**Selected text:**
══════════
Exploring Hugging Face: Image Classification

Image Classification Task

Okan Yenigün

Published in

Dev Genius

3 min readMay 6, 2024

The image classification task involves assigning a label or class to an image based on its visual content.

Let’s try a model. I will use a mountain image as input.

from transformers import pipeline
clf = pipeline("image-classification")
clf("mountain.jpg")

"""
[{'label': 'alp', 'score': 0.8358551263809204},
 {'label': 'valley, vale', 'score': 0.14238341152668},
 {'label': 'mountain tent', 'score': 0.006402834318578243},
 {'label': 'volcano', 'score': 0.00502895750105381},
 {'label': 'lakeside, lakeshore', 'score': 0.0014874241314828396}]
"""

Here, the pipeline function is called with the argument "image-classification", which specifies that we want to set up a pipeline for classifying images. The function returns a pre-configured pipeline object (clf), which is ready to be used for image classification.

The output is a list of dictionaries, each representing a potential label for the image and the model’s confidence (score) in that label. Each dictionary contains:

label: A string representing the class label assigned to the image.
score: A float representing the confidence score of the prediction. This value lies between 0 and 1, with higher values indicating greater confidence.

The results show that the model is most confident that the image is of an “alp” with about 83.6% confidence. Other possible classifications are provided with lower confidence scores, such as “valley, vale”, “mountain tent”, “volcano”, and “lakeside, lakeshore”.

Let’s try another model with a different input:

from transformers import ViTImageProcessor, ViTForImageClassification
from PIL import Image
import requests

url = 'http://images.cocodataset.org/val2017/000000039769.jpg'
image = Image.open(requests.get(url, stream=True).raw)

processor = ViTImageProcessor.from_pretrained('google/vit-base-patch16-224')
model = ViTForImageClassification.from_pretrained('google/vit-base-patch16-224')
══════════
**Provided data:**
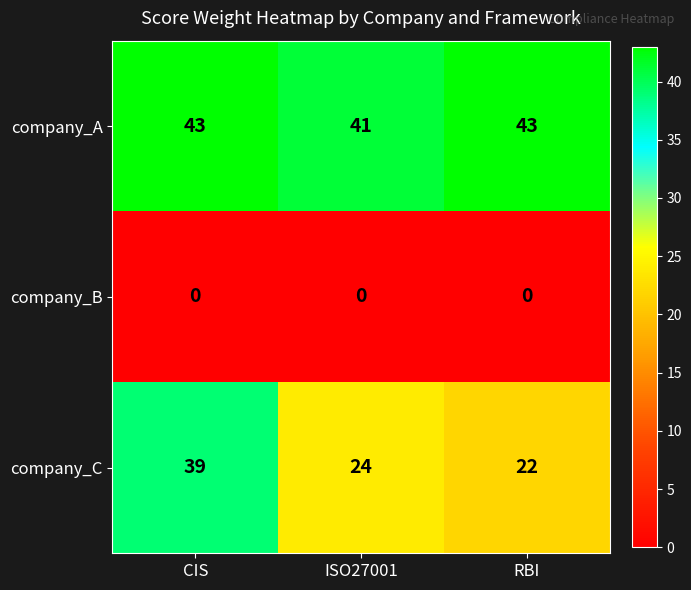

Count the number of categories in the chart.

3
══════════
**Task:**
Can you write the next part of the Hugging Face image classification tutorial, starting right after the line that loads the model with `ViTForImageClassification.from_pretrained('google/vit-base-patch16-224')`?

**Written response:**
inputs = processor(images=image, return_tensors="pt")
outputs = model(**inputs)
logits = outputs.logits
# model predicts one of the 1000 ImageNet classes
predicted_class_idx = logits.argmax(-1).item()
print("Predicted class:", model.config.id2label[predicted_class_idx])

"""
Predicted class: Egyptian cat
"""

ViTImageProcessor and ViTForImageClassification are classes from the transformers library specifically designed for preprocessing images and classifying them using the Vision Transformer model.

ViTImageProcessor.from_pretrained initializes an image processor with the necessary configuration for the specified Vision Transformer model ('google/vit-base-patch16-224'). This processor handles tasks like resizing, normalizing, and formatting the image to match the input requirements of the model.

ViTForImageClassification.from_pretrained loads the Vision Transformer model pre-trained on ImageNet, prepared for image classification.

Another model:

from PIL import Image
import torch
from aim.utils import load_pretrained
from aim.torch.data import val_transforms

# Load your image here; replace '...' with the path to your image file
img = Image.open('mountain.jpg')

# Load the pretrained model
model = load_pretrained("aim-600M-2B-imgs", backend="torch")

# Get the validation transforms (make sure this function returns a valid transformation for your model)
transform = val_transforms()

# Transform the image and add batch dimension
inp = transform(img).unsqueeze(0)

# Pass the image through the model to get logits
logits, _ = model(inp)

# Apply softmax to convert logits to probabilities
probabilities = torch.softmax(logits, dim=1)

# Get the predicted class index
predicted_class = torch.argmax(probabilities, dim=1)

# Print the predicted class index
print("Predicted class index:", predicted_class.item())

"""
Predicted class index: 793
"""